KC shook his head. “Got to say that woman rocks my old-ass world. After Sharon died I thought I was done. And then Brenda showed up. I love that woman but I suspect she’d cut off my balls and feed them to me if she caught me running around.”

“She strikes me as well adjusted.”

“Any sane woman loses it when she’s been hurt. One hundred and thirty pounds of love turning into one hundred and thirty pounds of crazy and pissed off, just like . . .” He snapped his fingers.

Deke opened the glass front door to the studio. “Maybe that’s what happened to Dixie. She found herself a man married to one hundred and thirty pounds of crazy.”

“Could happen.”

They walked the carpeted hallway decorated with hundreds of singers’ photos. He didn’t recognize most but that wasn’t surprising. The world was full of wannabes and those dreaming of the big time, which chewed up people and spit them out by the hour. Buddy had warned Georgia over and over that Nashville was stocked with starving talent. He insisted she get an education.

“Dream all you want,” Buddy used to say. “But pay the light bill.”

Georgia had gotten a degree in forensics and now worked for the Nashville Police Department. She was one of the best in her field. Her eye for detail had solved many cases. And she liked her work. Deke could admit when she was on, a light switched on in her that added a glow no one missed. She spent all her spare time at the honky-tonks singing or writing songs. What she wouldn’t give to have an interview at this place.

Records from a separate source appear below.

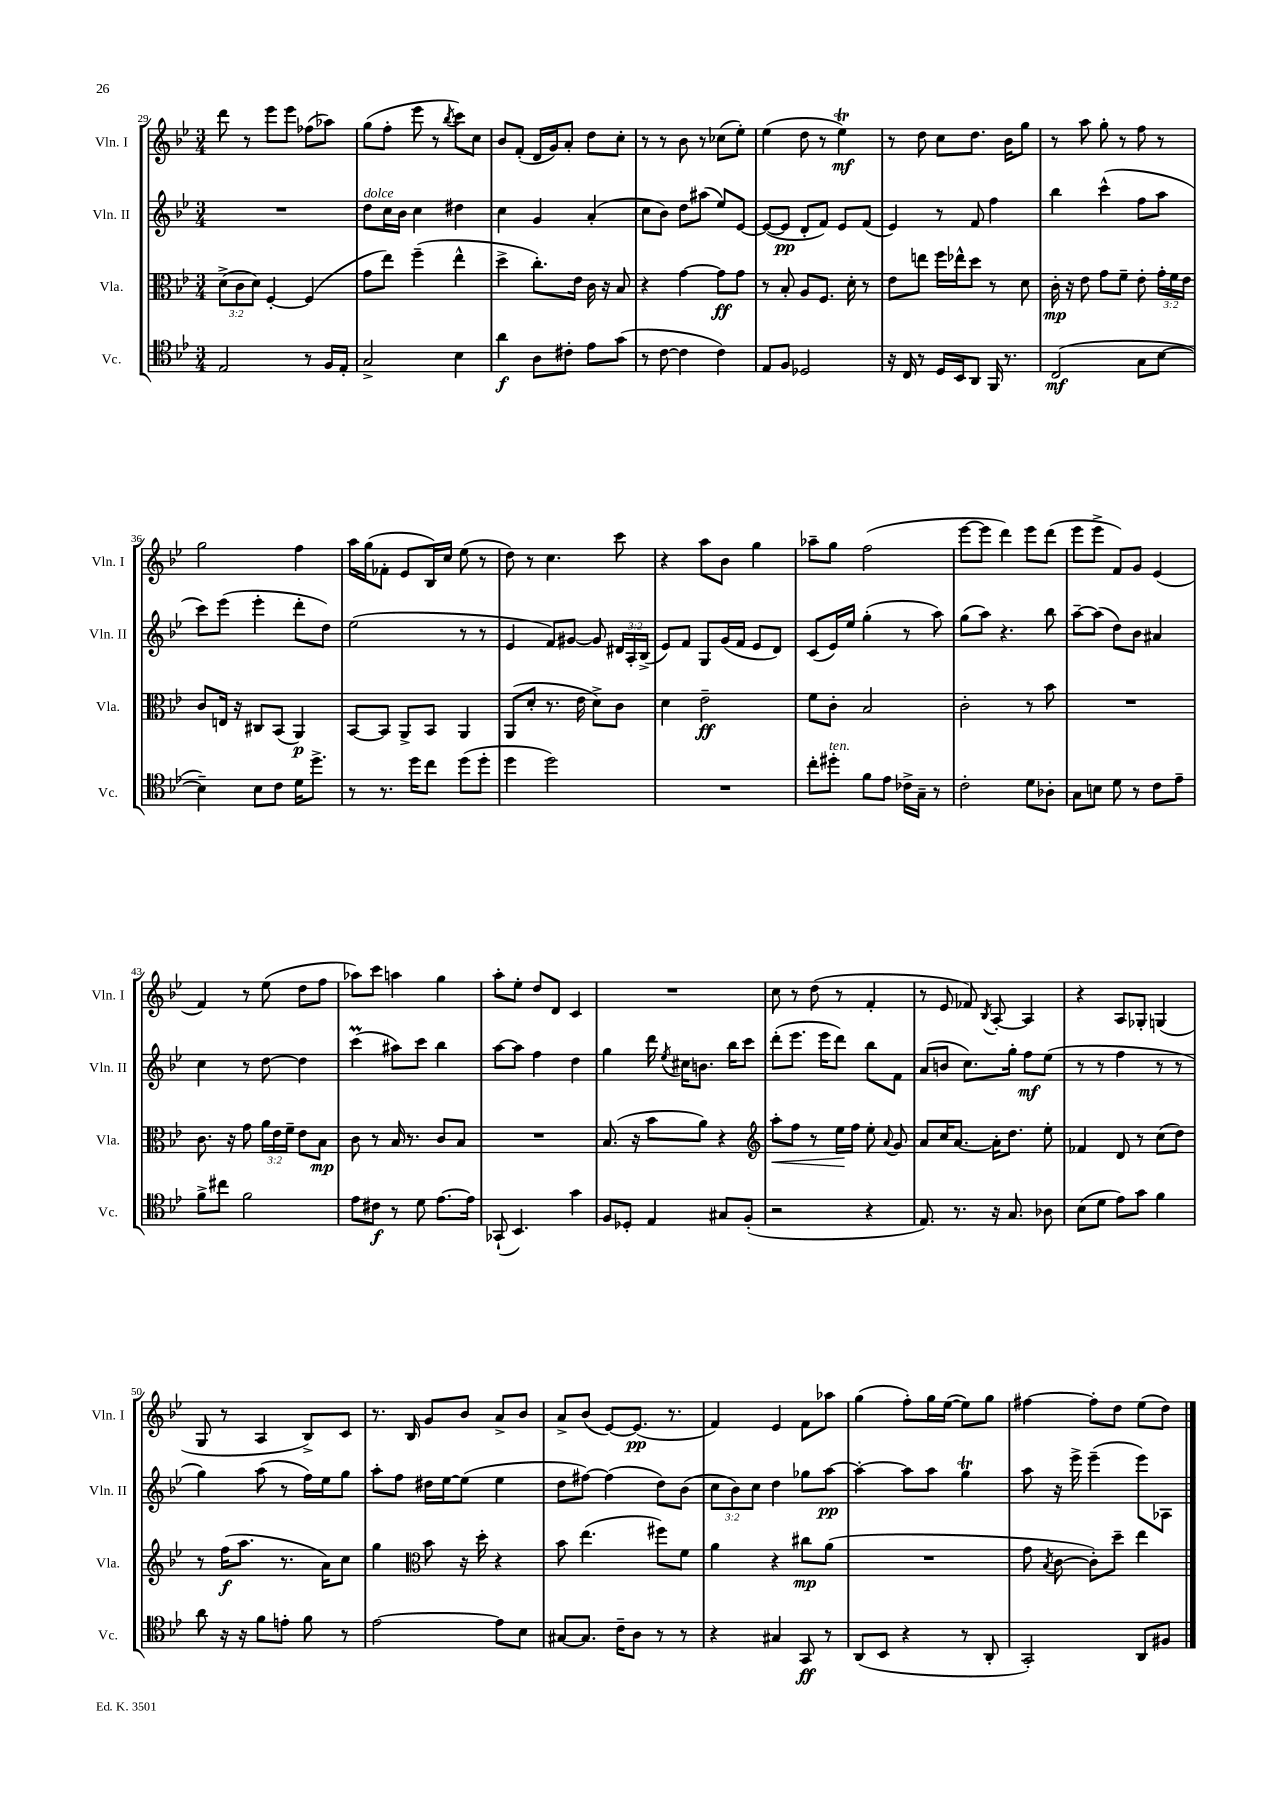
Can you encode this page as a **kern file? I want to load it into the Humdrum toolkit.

**kern	**kern	**kern	**kern
*staff4	*staff3	*staff2	*staff1
*clefC4	*clefC3	*clefG2	*clefG2
*k[b-e-]	*k[b-e-]	*k[b-e-]	*k[b-e-]
*M3/4	*M3/4	*M3/4	*M3/4
2E-	(12d^	2.r	8ddd
.	12c	.	.
.	.	.	8r
.	12d)	.	.
.	[4F'	.	8eee-
.	.	.	8eee-
8r	(4F]	.	(8ff-
16F	.	.	8aa-)
16E-'	.	.	.
=	=	=	=
2G^	8g	8dd	(8gg
.	8ee-)	16cc	8ff'
.	.	16b-	.
.	(4ff~	4cc	8eee-
.	.	.	8r
.	.	.	8qbb-
4B-	4ee-^^	4dd#	8ccc)
.	.	.	8cc
=	=	=	=
4a	4dd^	4cc	8b-
.	.	.	(8f'
8A	8.cc')	4g	16d
.	.	.	16g)
8c#'	.	.	8a'
.	16e-	.	.
8e-	16c	(4a'	8dd
.	16r	.	.
(8g	8B-	.	8cc'
=	=	=	=
8r	4r	8cc	8r
[8c	.	8b-)	8r
4c]	[4g	8dd	8b-
.	.	(8aa#	8r
4c)	8g]	8ee-)	(8cc-
.	8g	[8e-	8ee-')
=	=	=	=
8E-	8r	(8e-_	(4ee-
8F	8B-'	8e-]	.
2D-	8A	8d'	8dd
.	8.F	8f)	8r
.	.	8e-	4ee-)
.	16d'	.	.
.	8r	(8f	.
=	=	=	=
16r	8e-	4e-)	8r
16C	.	.	.
8r	8ee	.	8dd
16D	16ff	8r	8cc
16BB-	16ee-^^	.	.
8AA	8dd	8f	8.dd
16FF	8r	4ff	.
8.r	.	.	16b-
.	8d	.	8gg
=	=	=	=
(2C	16c'	4bb-	8r
.	16r	.	.
.	8e-	.	8aa
.	8g	(4ccc^^	8gg'
.	8f~	.	8r
8G	8e-'	8ff	8ff
[8B-	24g'	8aa	8r
.	24f	.	.
.	24e-	.	.
=	=	=	=
4B-~])	8c	8ccc)	2gg
.	16E	(8eee-	.
.	16r	.	.
8B-	8C#	4eee-'	.
8c	(8BB-	.	.
16d	4AA)	8ddd'	4ff
8.dd^	.	.	.
.	.	8dd)	.
=	=	=	=
8r	[8BB-	(2ee-	16aa
.	.	.	(16gg
8.r	8BB-]	.	8f-'
.	8AA^	.	8e-
16dd	.	.	.
8cc	8BB-	.	16B-)
.	.	.	16cc
(8dd	4AA	8r	(8ee-
8dd'	.	8r	8r
=	=	=	=
4dd	(8AA	4e-	8dd)
.	8d'	.	8r
2dd)	8.r	8f)	4.cc
.	.	[8g#	.
.	16e-	.	.
.	8d^)	8g#]	.
.	8c	24d#	8ccc
.	.	24A'	.
.	.	(24B-^	.
=	=	=	=
2.r	4d	8e-)	4r
.	.	8f	.
.	2e-~	8G	8aa
.	.	(16g	8b-
.	.	16f	.
.	.	8e-	4gg
.	.	8d)	.
=	=	=	=
8cc'	8f	(8c	8aa-~
8dd#'	8c'	16e-)	8gg
.	.	16ee-	.
8f	2B-	(4gg'	(2ff
8e-	.	.	.
16c-^	.	8r	.
16G~	.	.	.
8r	.	8aa)	.
=	=	=	=
2c'	2c'	(8gg	[8eee-
.	.	8aa)	8eee-]
.	.	4.r	4ddd)
8d	8r	.	8eee-
8A-'	8b-	8bb-	(8ddd
=	=	=	=
8G	2.r	[8aa~	8eee-
8B	.	(8aa]	8eee-^
8d	.	8dd)	8f)
8r	.	8b-	8g
8c	.	4a#	(4e-
8e-~	.	.	.
=	=	=	=
8f^	8.c	4cc	4f)
8cc#	.	.	.
.	16r	.	.
2f	8g	8r	8r
.	24a	[8dd	(8ee-
.	24e-	.	.
.	24f~	.	.
.	8e-	4dd]	8dd
.	8B-	.	8ff
=	=	=	=
8e-	8c	(4ccc	8aa-)
8c#	8r	.	8ccc
8r	16B-	8aa#)	4aa
.	8.r	.	.
8d	.	8ccc	.
[8.e-	8c	4bb-	4gg
.	8B-	.	.
16e-]	.	.	.
=	=	=	=
(8GG-`	2.r	[8aa	8aa'
4.BB-)	.	8aa]	8ee-'
.	.	4ff	8dd
.	.	.	8d
4g	.	4dd	4c
=	=	=	=
8F	(8.B-	4gg	2.r
8D-'	.	.	.
.	16r	.	.
4E-	8b-	16ddd	.
.	.	8qee-	.
.	.	16cc#	.
.	8a)	8.b	.
8G#	4r	.	.
.	.	16bb-	.
(8F'	.	8ccc	.
=	=	=	=
*	*clefG2	*	*
2r	8aa'	(8ddd'	8cc
.	8ff	8.eee-	8r
.	8r	.	(8dd
.	.	16eee-	.
.	16ee-	8ddd)	8r
.	16ff	.	.
4r	8ee-'	8bb-	4f'
.	8qqa	.	.
.	8g	8f	.
=	=	=	=
8.E-)	8a	(8a	8r
.	16cc	8b	8e-
8.r	[8.a	.	.
.	.	8.cc)	8f-)
.	.	.	8qB-
16r	16a']	.	[8A'
8.G	8.dd	16gg'	.
.	.	8ff	4A]
8A-	8ee-'	(8ee-	.
=	=	=	=
(8B-	4f-	8r	4r
8d	.	8r	.
8e-)	8d	4ff	8A
8g	8r	.	8G-'
4f	(8cc	8r	(4G
.	8dd)	8r	.
=	=	=	=
8a	8r	4gg)	8G
16r	(16ff	.	8r
16r	8.aa	.	.
8f	.	(8aa	4A
8e'	8.r	8r	.
8f	.	16ff)	8B-^)
.	16a)	16ee-	.
8r	8cc	8gg	8c
=	=	=	=
[2e-	4gg	8aa'	8.r
.	.	8ff	.
.	.	.	16B-
*	*clefC3	*	*
.	8b-	16dd#	8g
.	.	[16ee-	.
.	16r	(8ee-]	8b-
.	16dd'	.	.
8e-]	4r	4ee-	8a^
8B-	.	.	8b-
=	=	=	=
[8G#	8b-	8dd	8a^
8.G#]	(4.ee-	[8ff#)	(8b-
.	.	(4ff#]	[8e-)
16c~	.	.	.
8A	.	.	(8.e-]
8r	8ff#)	8dd)	.
.	.	.	8.r
8r	8f	(8b-	.
=	=	=	=
4r	4a	12cc	4f)
.	.	12b-)	.
.	.	12cc	.
4G#	4r	4dd	4e-
8GG	8cc#	8gg-	8f
8r	(8a	[8aa	8aa-
=	=	=	=
(8AA	2.r	4aa'_	(4gg
8BB-	.	.	.
4r	.	8aa]	8ff')
.	.	8aa	16gg
.	.	.	([16ee-
8r	.	4gg	8ee-])
8AA'	.	.	8gg
=	=	=	=
2GG')	8g	8aa	[4ff#
.	8qB-	.	.
.	[8c	16r	.
.	.	16eee-^	.
.	8c'])	(4eee-~	8ff#']
.	8dd~	.	8dd
8AA	4ee-	8eee-)	(8ee-
8F#	.	8A-	8dd)
==	==	==	==
*-	*-	*-	*-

A receptionist with full, curly blond hair looked up at them. Her makeup was too heavy for his tastes and her rhinestone shirt over the top. Rachel Wainwright flashed in his mind. Her simple dark hair, stiff business attire that didn’t fit her right, and little or no makeup had him wondering what she’d look like in a getup like this. No doubt the suggestion alone would irritate her.